▶ [Attività da svolgere]:
A - In base al brano sul deblistering, risponda alle seguenti domande:
(i) In quale mese il Consiglio di Stato formula la sua richiesta?
(ii) A quale ministero viene chiesta un'ulteriore relazione?
(iii) Che cosa afferma l'avvertimento che segue la richiesta?
B - Prosegua il brano sul deblistering, cominciando subito dopo la sua ultima frase.

▶ [Brano dell'esercizio]:
========================================================================

Per sbrogliare la matassa, nell’aprile dell’anno scorso il Consiglio di Stato chiede al ministero della Salute «una ulteriore relazione con la quale si specifichi in maniera circostanziata lo stato dell’arte nella materia», e in particolare «se l’attività di deblistering è attualmente praticata in altre farmacie, se è stata disciplinata da qualche Regione e, in caso affermativo, secondo quali modalità». Il tutto seguito dall’avvertimento che «è assolutamente indispensabile che quanto sopra richiesto sia adempiuto nel più breve tempo possibile».

========================================================================

▶ [Dati forniti]:
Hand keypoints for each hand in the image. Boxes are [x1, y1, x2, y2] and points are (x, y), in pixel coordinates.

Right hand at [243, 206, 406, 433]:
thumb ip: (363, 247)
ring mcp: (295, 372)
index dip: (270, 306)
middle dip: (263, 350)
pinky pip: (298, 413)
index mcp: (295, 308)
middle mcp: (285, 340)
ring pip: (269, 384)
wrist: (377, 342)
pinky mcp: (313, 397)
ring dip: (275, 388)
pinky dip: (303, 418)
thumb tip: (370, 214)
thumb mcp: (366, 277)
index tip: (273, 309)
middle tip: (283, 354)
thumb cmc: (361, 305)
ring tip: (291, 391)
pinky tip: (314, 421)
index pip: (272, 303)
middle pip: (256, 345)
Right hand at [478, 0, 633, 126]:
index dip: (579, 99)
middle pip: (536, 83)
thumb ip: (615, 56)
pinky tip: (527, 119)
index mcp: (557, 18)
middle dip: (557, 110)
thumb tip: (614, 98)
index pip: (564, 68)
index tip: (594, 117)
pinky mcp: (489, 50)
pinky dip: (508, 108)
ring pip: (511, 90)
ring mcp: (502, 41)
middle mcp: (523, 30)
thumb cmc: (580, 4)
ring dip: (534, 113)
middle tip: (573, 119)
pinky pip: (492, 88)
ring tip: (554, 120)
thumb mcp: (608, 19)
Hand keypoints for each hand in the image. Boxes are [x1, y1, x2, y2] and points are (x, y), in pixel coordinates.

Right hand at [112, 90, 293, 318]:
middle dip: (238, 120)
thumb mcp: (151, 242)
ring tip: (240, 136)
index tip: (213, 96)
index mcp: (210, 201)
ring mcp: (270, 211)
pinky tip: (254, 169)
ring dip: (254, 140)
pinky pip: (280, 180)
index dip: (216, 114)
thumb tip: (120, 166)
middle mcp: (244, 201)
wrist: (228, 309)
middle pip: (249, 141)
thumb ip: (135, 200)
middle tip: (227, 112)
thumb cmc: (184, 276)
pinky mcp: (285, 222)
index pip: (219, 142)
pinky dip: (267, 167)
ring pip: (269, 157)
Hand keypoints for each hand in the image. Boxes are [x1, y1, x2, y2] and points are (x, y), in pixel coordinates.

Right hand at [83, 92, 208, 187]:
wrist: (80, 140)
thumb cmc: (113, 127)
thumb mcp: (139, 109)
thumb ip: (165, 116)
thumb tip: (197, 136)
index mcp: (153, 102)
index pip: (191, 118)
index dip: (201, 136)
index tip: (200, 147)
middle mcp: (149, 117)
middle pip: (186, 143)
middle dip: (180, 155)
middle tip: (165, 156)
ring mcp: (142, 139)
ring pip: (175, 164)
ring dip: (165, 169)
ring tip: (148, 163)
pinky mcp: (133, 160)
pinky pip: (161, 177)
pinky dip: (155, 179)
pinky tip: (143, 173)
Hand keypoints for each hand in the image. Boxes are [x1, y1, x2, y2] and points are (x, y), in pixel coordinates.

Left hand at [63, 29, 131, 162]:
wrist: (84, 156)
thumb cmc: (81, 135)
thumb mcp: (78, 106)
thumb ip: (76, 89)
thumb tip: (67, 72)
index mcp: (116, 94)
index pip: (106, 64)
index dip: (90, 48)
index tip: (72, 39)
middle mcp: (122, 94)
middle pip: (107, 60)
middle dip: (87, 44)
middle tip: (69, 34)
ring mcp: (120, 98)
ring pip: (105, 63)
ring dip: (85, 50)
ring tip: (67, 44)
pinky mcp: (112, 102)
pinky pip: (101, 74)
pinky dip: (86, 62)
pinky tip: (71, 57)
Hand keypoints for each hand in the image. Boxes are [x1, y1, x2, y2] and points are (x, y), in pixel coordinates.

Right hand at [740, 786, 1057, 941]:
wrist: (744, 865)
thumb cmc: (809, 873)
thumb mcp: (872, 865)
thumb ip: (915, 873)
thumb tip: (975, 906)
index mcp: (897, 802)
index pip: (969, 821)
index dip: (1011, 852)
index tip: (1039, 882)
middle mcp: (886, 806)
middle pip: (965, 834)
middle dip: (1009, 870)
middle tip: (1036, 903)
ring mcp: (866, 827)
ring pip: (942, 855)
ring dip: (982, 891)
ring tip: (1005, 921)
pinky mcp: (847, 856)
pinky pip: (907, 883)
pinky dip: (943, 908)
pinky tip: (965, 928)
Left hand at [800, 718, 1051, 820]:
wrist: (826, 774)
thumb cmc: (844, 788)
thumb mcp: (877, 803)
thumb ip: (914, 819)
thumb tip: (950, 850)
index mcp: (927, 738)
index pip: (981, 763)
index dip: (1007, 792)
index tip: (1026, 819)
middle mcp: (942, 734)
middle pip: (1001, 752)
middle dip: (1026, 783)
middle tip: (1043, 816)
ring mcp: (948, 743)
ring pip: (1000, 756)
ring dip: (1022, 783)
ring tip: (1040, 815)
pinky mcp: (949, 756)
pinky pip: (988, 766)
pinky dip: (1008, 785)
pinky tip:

========================================================================

▶ [Risposte alle attività]:
A -
(i) Nell'aprile dell'anno scorso.
(ii) Al ministero della Salute.
(iii) Che è assolutamente indispensabile che quanto richiesto sia adempiuto nel più breve tempo possibile.

B -
La risposta che arriva dagli uffici del dicastero è asciutta: «La scrivente Amministrazione non possiede le informazioni richieste, in quanto le Regioni che, nell’ambito delle proprie competenze in materia di esercizio di farmacia, hanno disciplinato l’attività in questione, eventualmente ammettendola e definendone condizioni e limiti, non hanno informato questa Amministrazione. Per le medesime ragioni la scrivente non ha notizia di quali e quante siano le farmacie del territorio nazionale che attualmente praticano il deblistering, anche in considerazione del fatto che la vigilanza sulle farmacie afferisce alle competenze degli enti locali e che questa Amministrazione non ha diretti rapporti o interlocuzioni con le farmacie territoriali».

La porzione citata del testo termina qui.